### Exercise description:
Continue the piece on the power of collaboration below, starting right after its last sentence. The material that follows the piece is not part of it.

### Document section:
[Start of Attachment]

Big changes start locally

The Power of Collaboration

collaboration

Last week marked the end of the Collaboration Action Fund, a fund we helped create with three other funders.

I have to confess that the power of collaboration is something I hadn’t dedicated enough time to thinking through before we got involved in the Collaboration Action Fund. I held a loose thought that it is too often a missing ingredient from the work I have been involved with and the work we fund but I had never given time to thinking through the way collaboration creates change and the reasons why we often don’t manage to pull it off.

Listening to the experiences of the collaborations we funded taught me much about both of these things. They talked about the importance of ensuring the people around the table have a shared purpose and common interest; they talked about the power dynamics that have to be resolved; they talked about the way misconceptions disappeared overtime and real insight grew and they talked about the time commitment it takes to make collaborations work.

It is the issue of time that I have reflected on most during the Collaboration Action Fund. What if we put time into trying to work with a business, local authority department, policy maker or expert by experience to design the one social solution that could really make a difference to the issue we are seeking to resolve? What could we achieve if we didn’t limit ourselves to what feels achievable quickly and gave this the same priority as we give the day-to-day urgent things. What if, throughout the course of all our work, we tried to create the collaborations that really matter to crack the issues that we only currently make a dent in? Maybe then we can create the change we are hoping for.

[End of Attachment]

### Stored data:
[Start of Attachment]

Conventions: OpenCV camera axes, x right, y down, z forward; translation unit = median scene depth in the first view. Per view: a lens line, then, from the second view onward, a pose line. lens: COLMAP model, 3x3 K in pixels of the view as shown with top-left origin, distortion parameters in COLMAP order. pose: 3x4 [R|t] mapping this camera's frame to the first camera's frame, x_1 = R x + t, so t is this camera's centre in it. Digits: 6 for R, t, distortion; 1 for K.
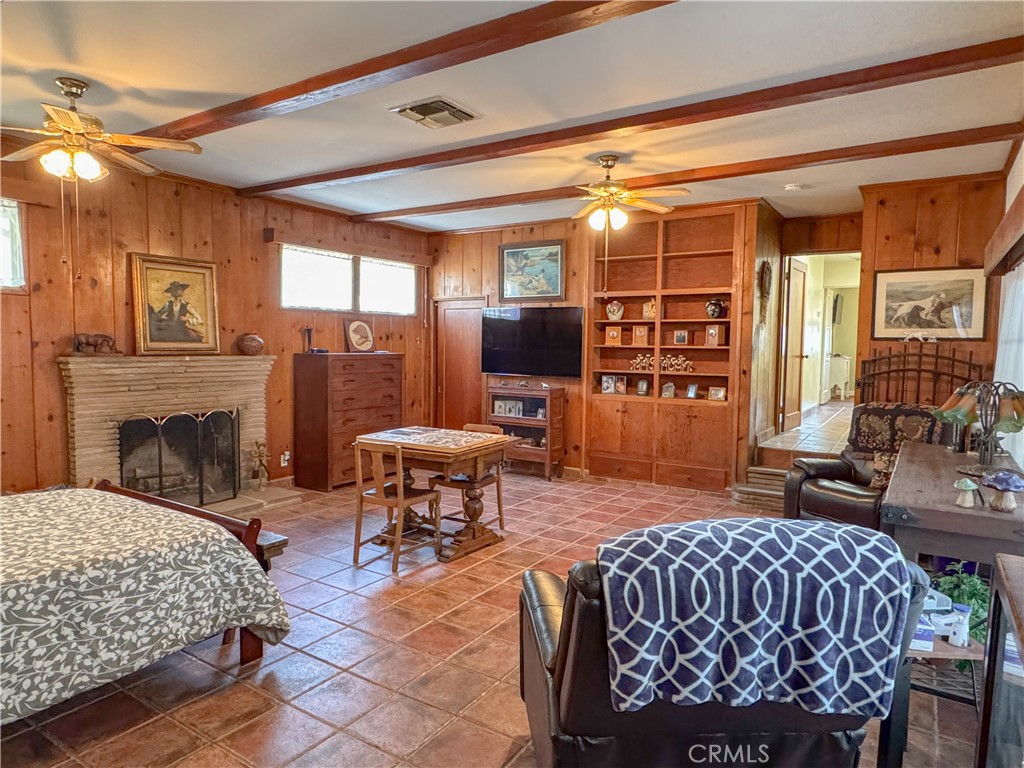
lens RADIAL K [[629.2, 0, 509.9], [0, 629.2, 384.3], [0, 0, 1]] dist [-0.003719, 0.003557]
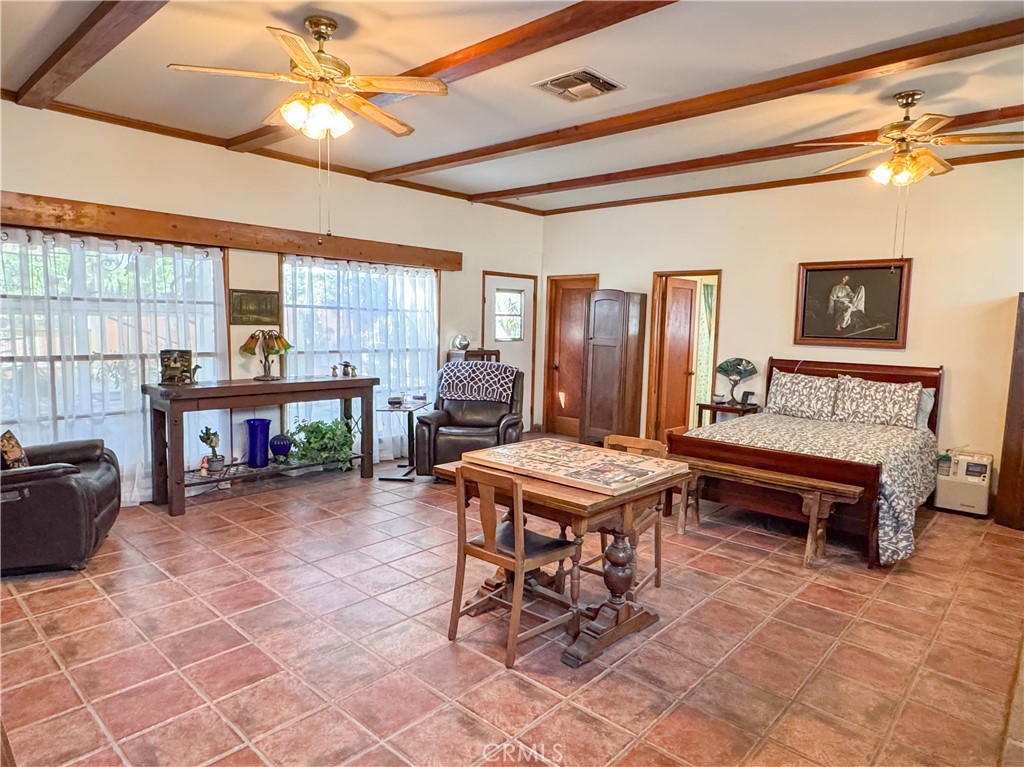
lens RADIAL K [[629.2, 0, 509.9], [0, 629.2, 383.8], [0, 0, 1]] dist [-0.003719, 0.003557]
pose [[-0.985399, -0.052372, 0.162009, -0.128744], [-0.025058, 0.985765, 0.166252, -0.084973], [-0.168410, 0.159764, -0.972684, 1.324313]]
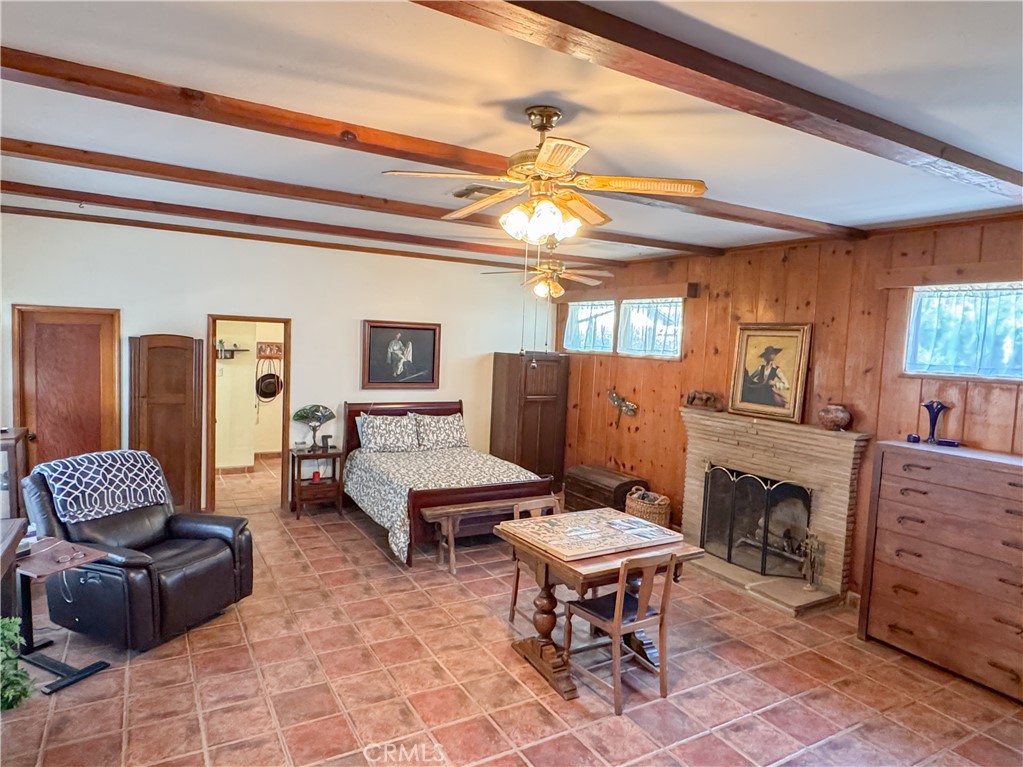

[End of Attachment]

### Expected output:
This is not just true for delivery organisations, it is true for funders too. Funders have agenda’s and processes we become wedded to, we are reluctant to give up power in the way that you have to if you are going to collaborate and we have a tendency to focus on the task in front of us rather than thinking about the bigger issues we want to address. The urgent task for us is getting money to charities that are applying to our funds, not having the slow but important conversations that underpin a collaboration.

But if the Collaboration Action Fund showed us anything it is that these conversations are valuable. That they should be prioritised in our work. That as funders we should be putting thought and time into cultivating the set of relationships that are really going to create the social change we are striving for. I think as we do, the processes and agenda’s we are wedded to and the anxiety regarding the time investment give way to a new hopefulness and determination to set these things aside so that we can together innovate to bring greater change.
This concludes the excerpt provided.